La survenue d’une insuffisance cardiaque ou d’une embolie pulmonaire peut être aussi à l’origine de ces épanchements pleuraux.
Les épanchements pleuraux tardifs (> 30 jours) sont exsudatifs à prédominance lymphocytaire, équivalents d’un syndrome de Dressler limité d’évolution moins favorable avec récidives et nécessitant souvent des ponctions évacuatrices.
Appréciation de l’abondance de l’épanchement pleural
En fonction des études, 9 à 15 % des épanchements pleuraux postopératoires après chirurgie cardiaque sont considérés comme importants.
La radiographie pulmonaire est l’examen complémentaire le plus fréquemment utilisé pour apprécier la taille de l’épanchement. Un épanchement occupant plus de 25 % de l’hémithorax est considéré par la majorité des équipes comme un épanchement important.
L’échographie pleurale permet également le diagnostic de l’épanchement pleural avec une bonne sensibilité. La quantification de l’épanchement est déterminée en fonction de sa visualisation sur un ou plusieurs espaces intercostaux contigus. L’échographie permet, en cas de nécessité, de guider la ponction pleurale.

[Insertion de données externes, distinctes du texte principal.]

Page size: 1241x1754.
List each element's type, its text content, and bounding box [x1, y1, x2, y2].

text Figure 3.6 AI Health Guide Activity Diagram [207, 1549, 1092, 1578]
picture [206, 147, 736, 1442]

Indication de la fonction pleurale
L’importance de l’épanchement pleural, au-delà de 25 % de l’hémithorax, mais surtout son caractère symptomatique décidera de l’indication ou non de la ponction évacuatrice.
La dyspnée est le symptôme de mauvaise tolérance le plus fréquent, à évaluer en fonction des autres étiologies telles que l’anémie, l’insuffisance cardiaque et surtout les autres causes respiratoires (pneumonie, atélectasies, dysfonction diaphragmatique, pneumothorax, bronchospasme). La fièvre et la douleur thoracique sont moins fréquentes.

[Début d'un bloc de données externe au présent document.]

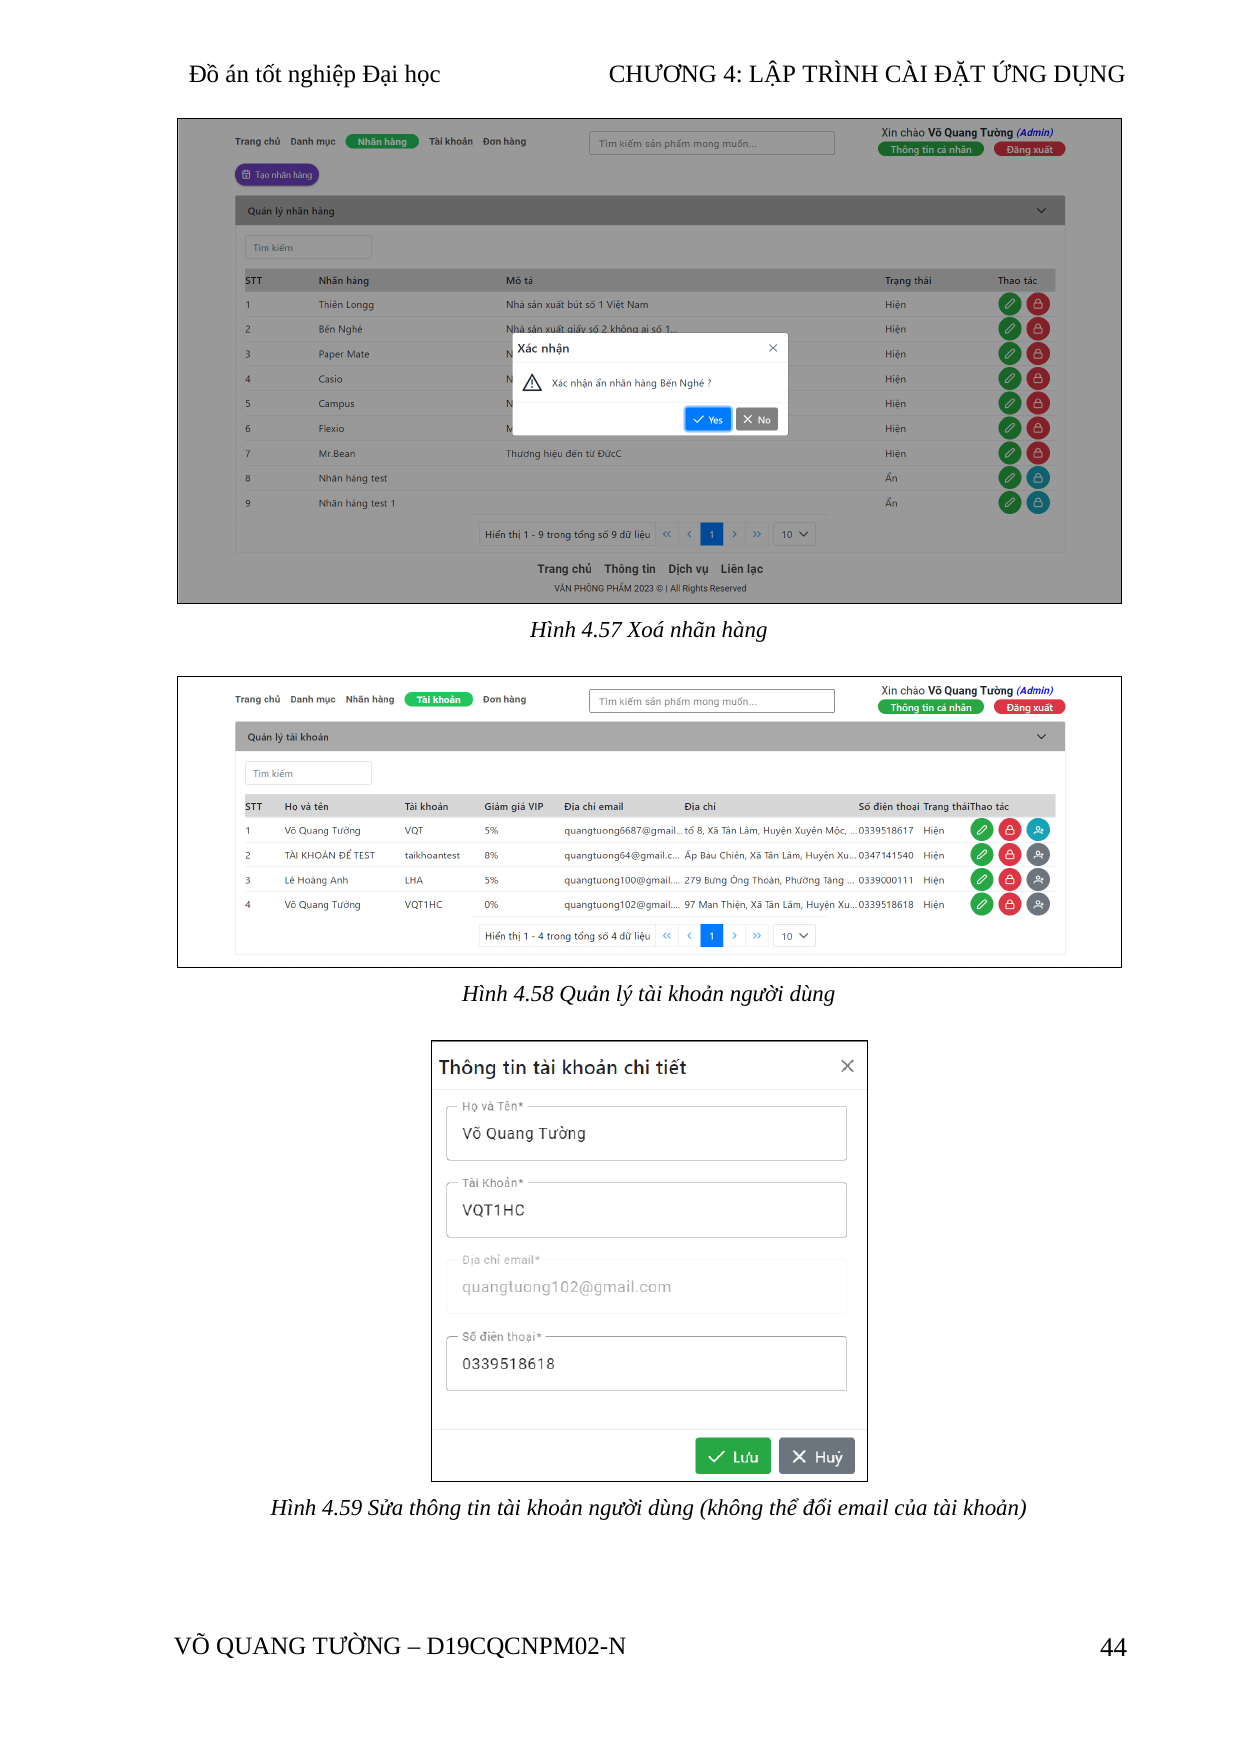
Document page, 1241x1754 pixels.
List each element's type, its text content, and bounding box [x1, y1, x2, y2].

text Hình 4.46 Sửa thông tin tài khoản người dùng (không thể đổi email của tài khoản) [177, 1494, 1122, 1520]
text Hình 4.45 Quản lý tài khoản người dùng [177, 980, 1122, 1006]
picture [178, 119, 1121, 603]
text Hình 4.44 Xoá nhãn hàng [177, 616, 1122, 642]
picture [178, 677, 1121, 967]
picture [432, 1041, 867, 1481]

Les épanchements pleuraux importants sont à prédominance gauche, lymphocytaire dans un contexte le plus souvent d’épanchements pleuraux bilatéraux.
C’est le caractère abondant (plus de 25 % de l’hémithorax), symptomatique (dyspnée) et tardif de l’épanchement pleural qui incitera à décider de la ponction pleurale après réalisation d’une radiographie pulmonaire et d’une échographie pleurale qui servira si besoin pour le repérage de l’acte technique. La fréquence des ponctions pleurales à 6 semaines postopératoires d’une chirurgie cardiaque est de 5,9 %.
Si l’indication de ponction pleurale n’est pas retenue, la kinésithérapie respiratoire est instituée avec éventuellement un traitement anti-inflammatoire non-stéroïdien, si un syndrome inflammatoire biologique important est mis en évidence, avec contrôle régulier radiographique et/ou échographique.
La ponction pleurale diagnostique n’est pas préconisée à l’exclusion de la recherche d’une pathologie précise.
Une anticoagulation à plus de 2 fois le témoin fait reporter le geste en adaptant la dose de l’anticoagulant. Une infection cutanée est également une contre-indication temporaire.
Trois indications de ponctions :
• épanchement pleural > 25 % de l’hémithorax,
• caractère tardif (> 30 jours) de survenue,
• mauvaise tolérance avec dyspnée.
Conclusion
Après chirurgie cardiaque, 60 à 90 % des patients présentent un épanchement pleural, mais seulement 6 % d’entre eux devront être ponctionnés.
La survenue tardive de l’épanchement à plus de 30 jours, son caractère abondant occupant plus de 25 % de l’hémithorax et symptomatique avec dyspnée décideront de la ponction évacuatrice.
La grande majorité des épanchements pleuraux, surtout les plus précoces, disparaîtront spontanément grâce à la kinésithérapie respiratoire et à la gymnastique ventilatoire entreprises au mieux en centre de réadaptation cardiaque.